Um elemento crucial no processo de transformação agrária na Inglaterra foram os cercamentos dos campos (enclousures). Poderíamos estabelecer uma classificação geral das terras em open fields e common lands, ou waste lands. Os open fields são campos abertos, nos quais as propriedades se encontram dispersas e mescladas, possuídas por proprietários livres e arrendatários vitalícios, cujo arrendamento poderia ser hereditário, os chamados copy holders.  Disto resultava um modo coletivo de produção agrícola que inibia a iniciativa individual, pois o cultivo era decidido comunitariamente, o que impedia a divisão social da produção e não favorecia o progresso técnico. Já as common lands eram uma propriedade coletiva. Eram as terras baldias, incultas, de baixo valor e fertilidade, entretanto, uma opção para as populações pobres.  Contudo, não havia em relação elas um coletivismo absoluto, já que sobre elas o senhor de terras tinha direitos.

Para Jobson,

Torna-se mais fácil entender o significado dos cercamentos na história da Inglaterra. Trata-se do cercamento dos open fields  e dos  common  lands,  a reunião dos lotes de terra dispersos numa  área contínua que permitiria ao seu proprietário isolá-las das demais propriedades, transformando a terra, em mercadoria e criando as condições para a especialização da produção, a intensificação da divisão social do trabalho agrícola e a penetração mais intensa do capital no campo. (Jobson, 1985[1984], p. 19).

O mesmo autor nos informa que

[...] preponderam, entretanto, os cercamentos de grandes domínios, que tiveram impacto enorme sobre a população camponesa. De fato, a grande indústria da Inglaterra, a indústria de lã, exigia constantes alargamentos dos campos criatórios e esta atividade, como se sabe, restringe a quantidade de mão de obra empregada, diminuindo consideravelmente o mercado de trabalho nos campos ingleses,  tendo como contrapartida o efeito da liberação da população      rural, intensificando o êxodo que, por sua vez, resulta em infinita variedade de trabalhos marginais, criando um exército de reserva para a atividade  manufatureira.  (Jobson, 1985 [1984], p. 19-20).

Ainda segundo Jobson,

[...] o ritmo dos cercamentos se desacelera na segunda metade do século XVI, mas jamais se interrompe de todo durante o século XVII. A posição da monarquia inglesa, entretanto, continuava a ser um fato impeditivo ao avanço dos cercamentos e, nessa medida, um elemento que entravava o avanço do capitalismo na Inglaterra. (Jobson, 1985 [1984], p. 20-21).

Havia

[...] poucas e verdadeiras manufaturas na Europa em meados do século XVI. Com exceção da indústria têxtil, indústria de extração mineral e de construção naval, todas as demais atividades industriais eram organizadas com base no trabalho de artesãos individuais. (Jobson, 1985 [1984], p.22).

[Itens de dados]
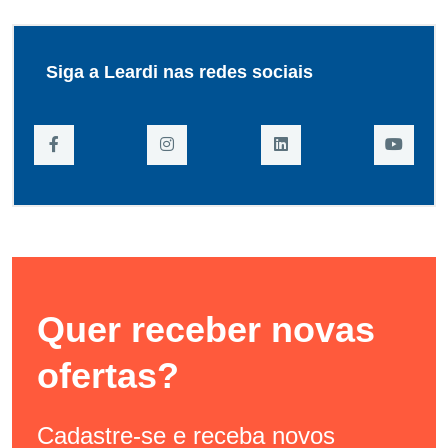
Siga a Leardi nas redes sociais
Quer receber novas
ofertas?
Cadastre-se e receba novos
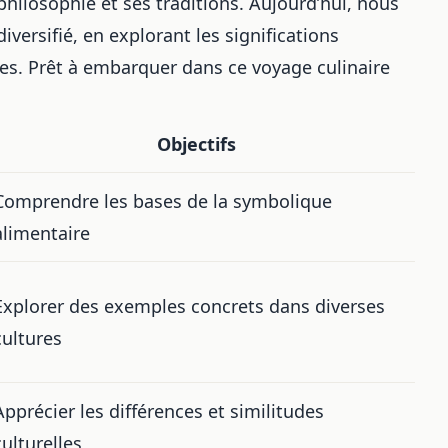
hilosophie et ses traditions. Aujourd’hui, nous
iversifié, en explorant les significations
res. Prêt à embarquer dans ce
voyage culinaire
Objectifs
Comprendre les bases de la symbolique
alimentaire
Explorer des exemples concrets dans diverses
cultures
Apprécier les différences et similitudes
culturelles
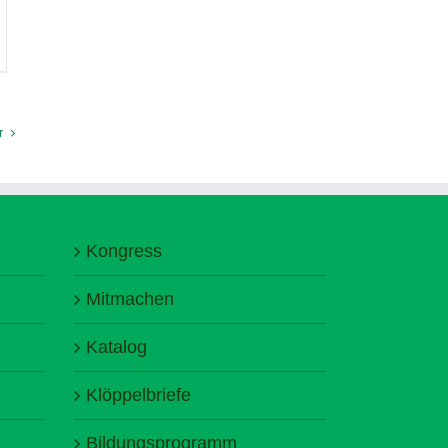
r
Kongress
Mitmachen
Katalog
Klöppelbriefe
Bildungsprogramm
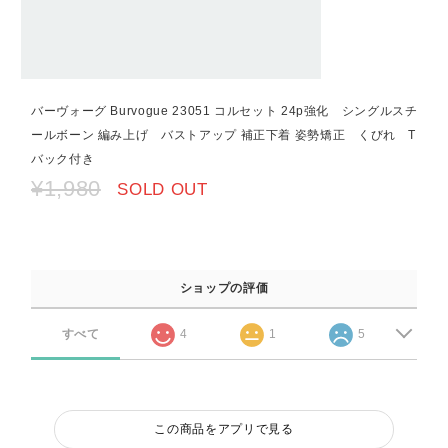
バーヴォーグ Burvogue 23051 コルセット 24p強化 シングルスチ
ールボーン 編み上げ バストアップ 補正下着 姿勢矯正 くびれ T
バック付き
¥1,980
SOLD OUT
ショップの評価
すべて
4
1
5
この商品をアプリで見る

_O que se pede_
(a) Diga se cada afirmação abaixo concorda com o texto sobre os cercamentos na Inglaterra. Responda sim ou não e cite as palavras do texto que decidem.
(i) Os copy holders eram arrendatários cujo arrendamento podia passar de herança.
(ii) As common lands eram terras férteis e de alto valor.
(iii) Os cercamentos pararam por completo durante o século XVII.
(b) Dê continuidade ao texto sobre os cercamentos na Inglaterra, começando logo depois da última frase dele.

_Respostas_
(a)
(i) Sim: "arrendatários vitalícios, cujo arrendamento poderia ser hereditário, os chamados copy holders".
(ii) Não: "terras baldias, incultas, de baixo valor e fertilidade".
(iii) Não: "jamais se interrompe de todo durante o século XVII".

(b)
Por volta de 1550, ocorreu uma mudança substancial na distribuição geográfica da produção industrial europeia. O eixo dominante deslocou-se da região de Flandres até a Toscana para a Inglaterra, onde se verificou um arranque industrial entre 1540 e 1640, não sendo acompanhado por nenhuma inovação na organização social da produção ou na base técnica. A produção de tecidos de lã era a principal indústria inglesa. Era o próprio símbolo da prosperidade industrial da Inglaterra. Jobson (1985 [1984], p.26-27) cita C.Hill,  afirmando  que o capital para o desenvolvimento industrial foi fornecido, direta ou indiretamente, por mercadores, traficantes de escravos e piratas e pelo setor da pequena nobreza que fizera fortuna com a pilhagem dos mosteiros, além do dinheiro proveniente das economias oriundas de pequenos proprietários rurais e artesãos.

No seu livro A Revolução Inglesa, Jobson nos dá ciência de que

[...] um dos obstáculos mais sérios ao desenvolvimento industrial foi a regulamentação imposta pelas corporações. Desde a Idade Média que estas últimas, com vistas a adequar a produção ao consumo, regulamentavam a quantidade, a qualidade, os preços e os salários pagos aos jornaleiros,  estabelecendo normas rígidas para o acesso ao artesanato, impondo longos períodos de aprendizagem e a realização de uma obra-prima, julgada pelos mestres já estabelecidos da corporação, que dava acesso ao oficio. Tinham de abandonar os centros          tradicionais de produção manufatureira, estabelecer-se em novas cidades não dominadas pelas corporações ou deslocar-se para as zonas rurais, onde havia mão de obra abundante e barata dos camponeses vítimas dos cercamentos. (Jobson, 1985[1984], p. 27).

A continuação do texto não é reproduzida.